— Passage shown —
2.1 LOGICDATA’s offers shall be deemed offers without engagement.

2.2 Unless otherwise agreed upon without doubt, the content of our order confirmation will delineate the content of the agreement.


3.1 The contract shall be deemed concluded upon written confirmation by LOGICDATA of an order received or upon dispatch of a delivery.

3.2 Subsequent amendments of, or additions, to the contract shall be subject to written confirmation.

3.3. Notifications transmitted by telefax or E-Mail shall be accepted. The parties agree that, unless otherwise required, legally significant statements or declarations of either party may also be transmitted electronically. However, should any such statements arrive at LOGICDATA’s premises outside of the official hours of business, they shall not be deemed received until the start of the official hours of business on the following working day. LOGICDATA’s official hours of business are 9 a.m. to 3 p.m. from Monday to Friday with the exception of public Austrian holidays.


4.1 Prices shall be quoted ex works or ex LOGICDATA’s warehouse without VAT, packing and packaging, loading. Buyer shall be liable for any and all charges, taxes or other duties levied in respect of delivery. If the terms of delivery include transport to a destination designated by Buyer, transport costs as well as the cost of any transport insurance desired by Buyer shall be borne by the latter. Delivery does not, however, include unloading and subsequent handling.

4.2 Prices are based on costs obtaining at the time of the first quotation. In the event that the costs have increased by the time of delivery, LOGICDATA shall have the right but not be obligated to adjust prices accordingly. In particular, this right shall apply regarding currency exchange rates fluctuation between the date of the order confirmation on the one hand and the issuing of the invoice on the other. In particular, LOGICDATA shall have the right but not be obligated to adjust prices in accordance with its costs (materials, wages, currency exchange ratres energy, etc) on annually with effect for subsequent orders of the Buyer, with the annuality computed starting with the first quotation.

— Data under study —
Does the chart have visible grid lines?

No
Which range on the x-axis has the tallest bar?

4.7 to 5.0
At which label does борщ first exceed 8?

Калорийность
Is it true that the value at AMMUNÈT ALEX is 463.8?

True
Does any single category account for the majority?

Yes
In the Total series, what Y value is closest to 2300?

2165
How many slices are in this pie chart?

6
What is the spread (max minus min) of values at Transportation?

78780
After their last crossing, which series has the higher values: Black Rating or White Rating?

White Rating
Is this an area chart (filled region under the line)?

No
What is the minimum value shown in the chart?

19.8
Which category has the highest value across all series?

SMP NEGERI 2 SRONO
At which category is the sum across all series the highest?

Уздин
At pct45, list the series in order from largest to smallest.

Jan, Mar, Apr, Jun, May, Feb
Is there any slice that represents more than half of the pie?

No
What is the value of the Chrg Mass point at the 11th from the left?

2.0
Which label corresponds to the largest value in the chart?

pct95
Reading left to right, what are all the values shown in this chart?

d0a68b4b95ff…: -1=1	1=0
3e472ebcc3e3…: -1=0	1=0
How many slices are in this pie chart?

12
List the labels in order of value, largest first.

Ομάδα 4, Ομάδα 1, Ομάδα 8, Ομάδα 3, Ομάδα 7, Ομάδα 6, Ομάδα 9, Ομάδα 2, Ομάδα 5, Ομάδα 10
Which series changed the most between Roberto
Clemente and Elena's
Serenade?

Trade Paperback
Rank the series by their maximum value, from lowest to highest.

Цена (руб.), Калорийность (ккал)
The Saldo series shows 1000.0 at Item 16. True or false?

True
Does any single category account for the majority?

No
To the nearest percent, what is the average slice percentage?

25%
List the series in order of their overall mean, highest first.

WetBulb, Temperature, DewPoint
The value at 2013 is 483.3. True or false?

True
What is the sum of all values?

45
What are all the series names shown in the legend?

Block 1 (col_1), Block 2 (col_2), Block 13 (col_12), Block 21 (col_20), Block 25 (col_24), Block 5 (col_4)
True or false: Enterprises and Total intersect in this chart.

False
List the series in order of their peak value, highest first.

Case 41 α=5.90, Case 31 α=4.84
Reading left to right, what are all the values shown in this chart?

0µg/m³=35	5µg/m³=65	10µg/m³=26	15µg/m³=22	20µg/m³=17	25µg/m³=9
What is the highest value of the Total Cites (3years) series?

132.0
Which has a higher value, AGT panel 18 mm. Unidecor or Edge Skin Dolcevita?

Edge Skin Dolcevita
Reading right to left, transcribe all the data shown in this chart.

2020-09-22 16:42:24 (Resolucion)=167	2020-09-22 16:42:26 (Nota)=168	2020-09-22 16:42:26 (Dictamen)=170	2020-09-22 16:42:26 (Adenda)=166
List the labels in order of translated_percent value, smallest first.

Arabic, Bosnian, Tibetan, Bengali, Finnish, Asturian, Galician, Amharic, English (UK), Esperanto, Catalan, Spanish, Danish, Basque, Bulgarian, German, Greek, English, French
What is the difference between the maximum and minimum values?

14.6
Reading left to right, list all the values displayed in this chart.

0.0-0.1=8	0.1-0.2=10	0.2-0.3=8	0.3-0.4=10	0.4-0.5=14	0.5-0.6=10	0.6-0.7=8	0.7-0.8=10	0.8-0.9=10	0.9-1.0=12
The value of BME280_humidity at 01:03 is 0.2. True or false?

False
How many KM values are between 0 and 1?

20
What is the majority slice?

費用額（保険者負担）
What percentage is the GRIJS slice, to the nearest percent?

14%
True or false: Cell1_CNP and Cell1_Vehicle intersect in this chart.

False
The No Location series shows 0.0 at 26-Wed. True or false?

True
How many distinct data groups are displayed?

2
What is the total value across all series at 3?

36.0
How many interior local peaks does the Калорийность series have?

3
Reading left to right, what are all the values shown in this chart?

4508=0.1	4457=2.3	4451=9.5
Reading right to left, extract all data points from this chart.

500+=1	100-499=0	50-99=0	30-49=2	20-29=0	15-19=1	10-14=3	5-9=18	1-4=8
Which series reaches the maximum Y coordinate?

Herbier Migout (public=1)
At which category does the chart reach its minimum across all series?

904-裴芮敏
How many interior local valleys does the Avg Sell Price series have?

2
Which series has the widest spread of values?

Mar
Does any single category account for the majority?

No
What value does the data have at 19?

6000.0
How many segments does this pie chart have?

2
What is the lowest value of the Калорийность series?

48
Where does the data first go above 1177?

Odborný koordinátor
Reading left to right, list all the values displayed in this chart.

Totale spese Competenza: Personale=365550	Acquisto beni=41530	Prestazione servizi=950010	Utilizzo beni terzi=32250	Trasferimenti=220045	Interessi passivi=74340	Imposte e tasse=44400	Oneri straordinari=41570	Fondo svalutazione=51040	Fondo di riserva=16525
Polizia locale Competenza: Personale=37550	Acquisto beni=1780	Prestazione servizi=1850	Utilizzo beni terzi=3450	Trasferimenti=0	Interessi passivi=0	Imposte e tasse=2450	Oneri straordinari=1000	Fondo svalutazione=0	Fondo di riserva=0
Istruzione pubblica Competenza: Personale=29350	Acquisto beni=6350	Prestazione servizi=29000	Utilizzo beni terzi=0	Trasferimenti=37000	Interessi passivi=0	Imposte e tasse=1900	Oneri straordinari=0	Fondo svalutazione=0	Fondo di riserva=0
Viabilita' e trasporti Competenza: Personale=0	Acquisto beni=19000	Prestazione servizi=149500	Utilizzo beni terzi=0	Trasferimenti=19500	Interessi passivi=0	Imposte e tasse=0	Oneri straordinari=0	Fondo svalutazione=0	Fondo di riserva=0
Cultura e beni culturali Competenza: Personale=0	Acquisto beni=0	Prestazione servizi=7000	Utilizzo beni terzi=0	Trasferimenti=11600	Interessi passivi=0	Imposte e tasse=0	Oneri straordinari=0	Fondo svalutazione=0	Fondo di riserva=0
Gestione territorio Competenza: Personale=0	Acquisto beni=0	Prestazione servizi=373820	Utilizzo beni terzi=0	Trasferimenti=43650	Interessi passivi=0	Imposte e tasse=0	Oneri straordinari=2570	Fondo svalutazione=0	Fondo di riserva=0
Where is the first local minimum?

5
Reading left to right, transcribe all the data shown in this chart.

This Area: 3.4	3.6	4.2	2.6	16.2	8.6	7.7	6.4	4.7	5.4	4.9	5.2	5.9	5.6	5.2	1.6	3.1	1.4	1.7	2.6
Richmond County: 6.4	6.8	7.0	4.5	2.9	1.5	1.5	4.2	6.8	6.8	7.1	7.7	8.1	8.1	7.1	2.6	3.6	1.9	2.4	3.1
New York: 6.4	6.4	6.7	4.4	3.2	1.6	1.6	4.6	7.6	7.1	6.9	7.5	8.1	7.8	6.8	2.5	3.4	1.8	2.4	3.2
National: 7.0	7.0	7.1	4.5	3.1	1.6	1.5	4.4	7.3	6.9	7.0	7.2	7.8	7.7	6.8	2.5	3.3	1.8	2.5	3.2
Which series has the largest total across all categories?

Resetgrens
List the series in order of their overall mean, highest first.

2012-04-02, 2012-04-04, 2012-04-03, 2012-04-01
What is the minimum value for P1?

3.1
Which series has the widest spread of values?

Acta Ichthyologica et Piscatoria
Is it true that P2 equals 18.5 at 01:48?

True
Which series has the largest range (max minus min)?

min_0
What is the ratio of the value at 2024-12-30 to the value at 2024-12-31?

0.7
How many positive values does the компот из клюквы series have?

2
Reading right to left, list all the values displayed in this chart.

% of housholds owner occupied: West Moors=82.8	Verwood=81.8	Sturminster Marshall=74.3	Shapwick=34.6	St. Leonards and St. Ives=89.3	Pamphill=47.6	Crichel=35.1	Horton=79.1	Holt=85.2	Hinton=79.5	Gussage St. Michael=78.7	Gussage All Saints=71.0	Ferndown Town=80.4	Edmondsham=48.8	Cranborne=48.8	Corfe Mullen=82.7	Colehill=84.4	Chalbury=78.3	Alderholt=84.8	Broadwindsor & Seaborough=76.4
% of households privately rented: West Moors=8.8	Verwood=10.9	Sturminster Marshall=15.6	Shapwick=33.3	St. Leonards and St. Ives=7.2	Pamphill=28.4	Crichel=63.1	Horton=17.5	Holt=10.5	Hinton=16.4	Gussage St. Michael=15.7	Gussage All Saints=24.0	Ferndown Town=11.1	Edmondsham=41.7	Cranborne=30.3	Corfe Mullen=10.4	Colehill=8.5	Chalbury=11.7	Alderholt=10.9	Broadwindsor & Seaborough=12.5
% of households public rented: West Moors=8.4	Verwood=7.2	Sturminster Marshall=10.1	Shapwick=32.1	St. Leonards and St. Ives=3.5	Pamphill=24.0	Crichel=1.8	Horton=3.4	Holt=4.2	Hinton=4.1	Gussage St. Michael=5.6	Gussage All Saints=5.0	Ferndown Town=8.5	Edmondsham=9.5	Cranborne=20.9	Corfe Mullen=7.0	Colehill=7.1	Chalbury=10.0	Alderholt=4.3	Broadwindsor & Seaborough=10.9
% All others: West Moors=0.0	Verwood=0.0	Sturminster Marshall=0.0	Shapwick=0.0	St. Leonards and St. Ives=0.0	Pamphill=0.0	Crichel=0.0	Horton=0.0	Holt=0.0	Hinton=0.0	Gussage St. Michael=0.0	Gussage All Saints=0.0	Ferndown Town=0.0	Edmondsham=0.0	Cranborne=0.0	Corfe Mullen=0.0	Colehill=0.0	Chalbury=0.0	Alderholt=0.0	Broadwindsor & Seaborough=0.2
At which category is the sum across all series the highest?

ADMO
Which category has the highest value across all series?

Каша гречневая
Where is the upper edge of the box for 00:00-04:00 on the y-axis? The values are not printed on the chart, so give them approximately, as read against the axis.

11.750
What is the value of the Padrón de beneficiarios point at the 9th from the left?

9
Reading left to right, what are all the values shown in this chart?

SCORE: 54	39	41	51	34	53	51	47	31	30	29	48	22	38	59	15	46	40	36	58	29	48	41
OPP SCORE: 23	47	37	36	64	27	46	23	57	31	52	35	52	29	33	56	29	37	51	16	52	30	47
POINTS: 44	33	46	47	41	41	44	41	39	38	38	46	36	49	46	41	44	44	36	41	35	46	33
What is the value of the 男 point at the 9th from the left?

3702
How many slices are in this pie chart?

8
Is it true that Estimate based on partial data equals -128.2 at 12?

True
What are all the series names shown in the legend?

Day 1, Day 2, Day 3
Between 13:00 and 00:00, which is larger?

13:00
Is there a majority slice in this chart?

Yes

— Task —
Carry the LOGICDATA contract terms on past their last sentence, writing the next clause or clauses in the same style. The records were gathered from a different source than the LOGICDATA contract terms.

— Result for this exercise —
4.3 If LOGICDATA fails to make timely payment of any sums, except those contested in good faith or those in a good faith dispute, interests will accrue at an annual rate equal to three percent (3%). If LOGICDATA fails to make timely payment contested in good faith or those in a good faith dispute LOGICDATA has not to pay any interests.

4.4 Offsetting against the claims of LOGICDATA shall be permissible only with legally determined or acknowledged claims.

4.5 Without a written consent, the Buyer shall not be authorised to assign the claims against LOGICDATA.


5.1 The period allowed for delivery shall commence at the latest of the following dates:

a) the date of order confirmation by LOGICDATA,

b) the date of fulfilment by Buyer of all the conditions, technical, commercial and other, for which he is responsible,

c) the date of receipt by LOGICDATA of a deposit or security due before delivery of the goods in question.

5.2 Buyer shall obtain whatever licences or approvals may be required from authorities or third parties for the construction of plant and equipment.

5.3 LOGICDATA may carry out, and charge Buyer for partial or advance deliveries. If delivery on call is agreed upon, the commodity shall be deemed called off at the latest one year after the order was placed.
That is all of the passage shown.